= Aim of the exercise =
The answer must consist of every line in the data that contains "round".

= Material for this exercise =
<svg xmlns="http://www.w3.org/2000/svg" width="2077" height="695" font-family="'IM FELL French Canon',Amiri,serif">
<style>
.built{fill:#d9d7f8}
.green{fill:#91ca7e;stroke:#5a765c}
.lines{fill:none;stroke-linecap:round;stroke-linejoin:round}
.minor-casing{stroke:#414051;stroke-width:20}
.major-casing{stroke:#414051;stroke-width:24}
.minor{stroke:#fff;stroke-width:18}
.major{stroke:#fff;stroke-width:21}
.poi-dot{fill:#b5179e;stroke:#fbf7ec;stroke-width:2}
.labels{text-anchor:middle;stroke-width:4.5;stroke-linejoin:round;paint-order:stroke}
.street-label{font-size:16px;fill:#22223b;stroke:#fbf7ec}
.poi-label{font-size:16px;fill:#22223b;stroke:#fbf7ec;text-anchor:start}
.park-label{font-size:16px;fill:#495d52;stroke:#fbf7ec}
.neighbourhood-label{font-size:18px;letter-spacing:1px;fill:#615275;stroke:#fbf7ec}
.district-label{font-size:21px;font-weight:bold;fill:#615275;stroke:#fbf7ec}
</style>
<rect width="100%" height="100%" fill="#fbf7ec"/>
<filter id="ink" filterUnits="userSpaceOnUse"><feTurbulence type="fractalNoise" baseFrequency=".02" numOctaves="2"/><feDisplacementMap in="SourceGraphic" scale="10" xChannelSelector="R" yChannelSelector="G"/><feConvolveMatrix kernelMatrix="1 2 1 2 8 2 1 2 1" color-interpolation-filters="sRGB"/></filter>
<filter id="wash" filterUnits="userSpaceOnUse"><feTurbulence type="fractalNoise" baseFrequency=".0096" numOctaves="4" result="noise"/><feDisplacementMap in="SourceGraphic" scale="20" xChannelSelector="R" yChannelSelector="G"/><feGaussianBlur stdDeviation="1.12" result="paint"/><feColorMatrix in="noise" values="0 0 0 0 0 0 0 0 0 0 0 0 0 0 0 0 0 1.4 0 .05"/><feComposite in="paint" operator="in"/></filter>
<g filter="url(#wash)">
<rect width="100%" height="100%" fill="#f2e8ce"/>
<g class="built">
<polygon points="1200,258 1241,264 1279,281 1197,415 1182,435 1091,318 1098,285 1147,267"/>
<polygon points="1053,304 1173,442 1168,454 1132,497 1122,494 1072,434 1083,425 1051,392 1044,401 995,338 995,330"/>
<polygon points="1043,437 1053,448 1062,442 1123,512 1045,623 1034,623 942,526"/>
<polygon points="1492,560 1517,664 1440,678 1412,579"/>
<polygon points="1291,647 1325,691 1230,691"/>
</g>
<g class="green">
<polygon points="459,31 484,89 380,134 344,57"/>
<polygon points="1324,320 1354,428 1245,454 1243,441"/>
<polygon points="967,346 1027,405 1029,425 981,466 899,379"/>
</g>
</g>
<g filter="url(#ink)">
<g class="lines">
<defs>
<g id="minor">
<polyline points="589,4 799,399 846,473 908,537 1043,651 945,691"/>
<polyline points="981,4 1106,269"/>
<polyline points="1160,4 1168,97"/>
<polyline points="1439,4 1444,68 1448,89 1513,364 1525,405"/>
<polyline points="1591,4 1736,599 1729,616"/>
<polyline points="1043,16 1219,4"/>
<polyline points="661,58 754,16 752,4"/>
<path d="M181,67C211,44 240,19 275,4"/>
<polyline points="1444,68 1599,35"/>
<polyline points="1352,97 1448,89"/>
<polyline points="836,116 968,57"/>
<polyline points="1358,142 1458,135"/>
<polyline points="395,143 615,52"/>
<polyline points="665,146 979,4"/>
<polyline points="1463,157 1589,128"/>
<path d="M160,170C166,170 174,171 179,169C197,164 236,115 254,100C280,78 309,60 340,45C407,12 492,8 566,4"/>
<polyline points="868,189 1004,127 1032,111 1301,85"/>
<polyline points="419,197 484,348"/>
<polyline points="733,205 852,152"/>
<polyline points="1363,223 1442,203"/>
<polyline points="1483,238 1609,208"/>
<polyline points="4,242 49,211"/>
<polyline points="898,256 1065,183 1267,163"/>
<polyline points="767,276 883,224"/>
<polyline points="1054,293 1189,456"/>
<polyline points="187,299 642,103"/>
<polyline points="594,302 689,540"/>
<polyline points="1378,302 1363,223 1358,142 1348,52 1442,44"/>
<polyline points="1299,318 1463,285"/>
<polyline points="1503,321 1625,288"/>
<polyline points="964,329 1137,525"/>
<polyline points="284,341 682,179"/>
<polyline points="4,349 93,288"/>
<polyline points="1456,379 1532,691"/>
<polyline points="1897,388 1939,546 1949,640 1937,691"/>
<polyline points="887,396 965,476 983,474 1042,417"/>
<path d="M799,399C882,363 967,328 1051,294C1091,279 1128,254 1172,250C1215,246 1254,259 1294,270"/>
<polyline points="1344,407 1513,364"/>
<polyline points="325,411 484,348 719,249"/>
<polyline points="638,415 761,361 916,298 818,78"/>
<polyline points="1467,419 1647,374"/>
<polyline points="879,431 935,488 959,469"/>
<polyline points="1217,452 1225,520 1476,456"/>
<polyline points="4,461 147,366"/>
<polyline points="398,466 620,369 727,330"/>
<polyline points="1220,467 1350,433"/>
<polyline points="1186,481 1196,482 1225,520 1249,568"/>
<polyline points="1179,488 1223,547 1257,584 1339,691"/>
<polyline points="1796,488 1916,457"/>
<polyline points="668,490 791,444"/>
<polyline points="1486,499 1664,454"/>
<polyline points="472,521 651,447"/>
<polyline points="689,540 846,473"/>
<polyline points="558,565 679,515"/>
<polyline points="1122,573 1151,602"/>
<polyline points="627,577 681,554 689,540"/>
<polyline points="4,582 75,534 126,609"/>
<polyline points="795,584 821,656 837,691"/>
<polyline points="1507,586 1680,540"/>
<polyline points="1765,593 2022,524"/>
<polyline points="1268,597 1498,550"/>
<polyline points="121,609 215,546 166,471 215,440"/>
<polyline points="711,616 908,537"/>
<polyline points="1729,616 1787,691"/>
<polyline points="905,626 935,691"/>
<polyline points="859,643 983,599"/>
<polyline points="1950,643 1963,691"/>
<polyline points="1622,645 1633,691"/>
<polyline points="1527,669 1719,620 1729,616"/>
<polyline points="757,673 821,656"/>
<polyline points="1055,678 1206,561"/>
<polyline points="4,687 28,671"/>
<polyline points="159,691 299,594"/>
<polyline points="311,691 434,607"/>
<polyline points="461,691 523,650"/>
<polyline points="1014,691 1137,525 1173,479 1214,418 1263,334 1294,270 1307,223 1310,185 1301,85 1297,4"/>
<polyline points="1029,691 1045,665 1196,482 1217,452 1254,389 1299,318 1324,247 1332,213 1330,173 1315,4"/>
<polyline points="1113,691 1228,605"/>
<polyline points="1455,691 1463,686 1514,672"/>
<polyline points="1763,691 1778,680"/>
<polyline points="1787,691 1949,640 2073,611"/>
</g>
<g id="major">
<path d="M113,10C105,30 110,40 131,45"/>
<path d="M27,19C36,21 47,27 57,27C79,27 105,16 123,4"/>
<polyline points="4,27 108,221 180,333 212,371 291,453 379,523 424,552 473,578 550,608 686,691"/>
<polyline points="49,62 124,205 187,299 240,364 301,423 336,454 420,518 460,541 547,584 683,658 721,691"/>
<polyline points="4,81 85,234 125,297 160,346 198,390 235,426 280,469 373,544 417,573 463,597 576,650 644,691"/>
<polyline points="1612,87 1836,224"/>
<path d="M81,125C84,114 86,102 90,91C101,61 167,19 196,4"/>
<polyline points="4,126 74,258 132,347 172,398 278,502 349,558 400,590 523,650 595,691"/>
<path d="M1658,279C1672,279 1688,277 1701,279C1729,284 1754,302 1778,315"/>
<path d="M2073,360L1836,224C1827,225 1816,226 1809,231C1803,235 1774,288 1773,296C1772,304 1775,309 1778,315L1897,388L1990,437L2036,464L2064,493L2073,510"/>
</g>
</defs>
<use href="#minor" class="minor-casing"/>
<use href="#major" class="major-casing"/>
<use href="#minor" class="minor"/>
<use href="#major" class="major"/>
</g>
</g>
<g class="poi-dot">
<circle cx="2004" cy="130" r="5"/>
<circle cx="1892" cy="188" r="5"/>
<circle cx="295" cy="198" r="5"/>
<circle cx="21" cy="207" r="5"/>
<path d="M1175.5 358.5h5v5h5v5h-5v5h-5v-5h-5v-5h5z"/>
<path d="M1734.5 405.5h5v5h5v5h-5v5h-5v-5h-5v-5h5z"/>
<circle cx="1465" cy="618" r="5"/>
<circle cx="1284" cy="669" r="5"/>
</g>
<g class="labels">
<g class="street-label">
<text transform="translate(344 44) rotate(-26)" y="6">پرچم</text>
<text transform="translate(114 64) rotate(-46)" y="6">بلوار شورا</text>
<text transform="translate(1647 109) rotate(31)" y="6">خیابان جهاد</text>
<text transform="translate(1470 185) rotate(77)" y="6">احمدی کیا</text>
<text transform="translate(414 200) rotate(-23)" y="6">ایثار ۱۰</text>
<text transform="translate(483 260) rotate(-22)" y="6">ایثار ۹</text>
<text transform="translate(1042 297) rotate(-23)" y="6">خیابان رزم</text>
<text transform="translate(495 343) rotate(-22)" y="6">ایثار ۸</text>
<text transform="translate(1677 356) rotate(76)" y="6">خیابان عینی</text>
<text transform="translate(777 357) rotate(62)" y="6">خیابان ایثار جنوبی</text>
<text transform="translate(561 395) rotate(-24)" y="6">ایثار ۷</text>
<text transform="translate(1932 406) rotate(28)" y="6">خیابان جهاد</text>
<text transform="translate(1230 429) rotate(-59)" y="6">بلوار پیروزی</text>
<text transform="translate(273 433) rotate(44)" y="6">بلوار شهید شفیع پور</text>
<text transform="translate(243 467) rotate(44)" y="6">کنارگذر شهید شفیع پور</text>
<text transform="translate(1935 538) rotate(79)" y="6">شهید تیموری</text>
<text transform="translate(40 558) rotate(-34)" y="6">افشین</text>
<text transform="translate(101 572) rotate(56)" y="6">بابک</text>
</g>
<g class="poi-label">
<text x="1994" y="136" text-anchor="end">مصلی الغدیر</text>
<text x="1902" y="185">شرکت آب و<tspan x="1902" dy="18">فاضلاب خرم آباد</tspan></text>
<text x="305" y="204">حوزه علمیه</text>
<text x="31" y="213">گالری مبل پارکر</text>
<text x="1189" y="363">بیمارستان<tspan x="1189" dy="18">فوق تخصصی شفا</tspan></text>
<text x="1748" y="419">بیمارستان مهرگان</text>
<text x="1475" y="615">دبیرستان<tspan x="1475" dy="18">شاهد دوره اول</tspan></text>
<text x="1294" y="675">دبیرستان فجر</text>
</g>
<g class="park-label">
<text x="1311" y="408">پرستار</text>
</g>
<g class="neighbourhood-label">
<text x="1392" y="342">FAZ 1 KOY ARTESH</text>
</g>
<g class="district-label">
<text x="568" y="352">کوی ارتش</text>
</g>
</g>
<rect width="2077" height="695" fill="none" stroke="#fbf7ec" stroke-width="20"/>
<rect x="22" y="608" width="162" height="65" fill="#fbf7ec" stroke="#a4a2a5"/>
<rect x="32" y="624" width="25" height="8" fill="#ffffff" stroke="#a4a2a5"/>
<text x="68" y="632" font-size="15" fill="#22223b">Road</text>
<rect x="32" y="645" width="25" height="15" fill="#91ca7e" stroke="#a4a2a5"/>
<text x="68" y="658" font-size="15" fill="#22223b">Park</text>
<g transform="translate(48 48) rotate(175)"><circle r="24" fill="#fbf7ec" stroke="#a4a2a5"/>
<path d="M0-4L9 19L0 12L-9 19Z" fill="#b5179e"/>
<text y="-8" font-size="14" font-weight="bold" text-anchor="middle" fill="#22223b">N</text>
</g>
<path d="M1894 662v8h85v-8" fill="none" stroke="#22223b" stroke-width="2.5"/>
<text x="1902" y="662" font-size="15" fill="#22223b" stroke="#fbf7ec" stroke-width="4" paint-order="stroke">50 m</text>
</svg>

= Result of this task =
.lines{fill:none;stroke-linecap:round;stroke-linejoin:round}
.labels{text-anchor:middle;stroke-width:4.5;stroke-linejoin:round;paint-order:stroke}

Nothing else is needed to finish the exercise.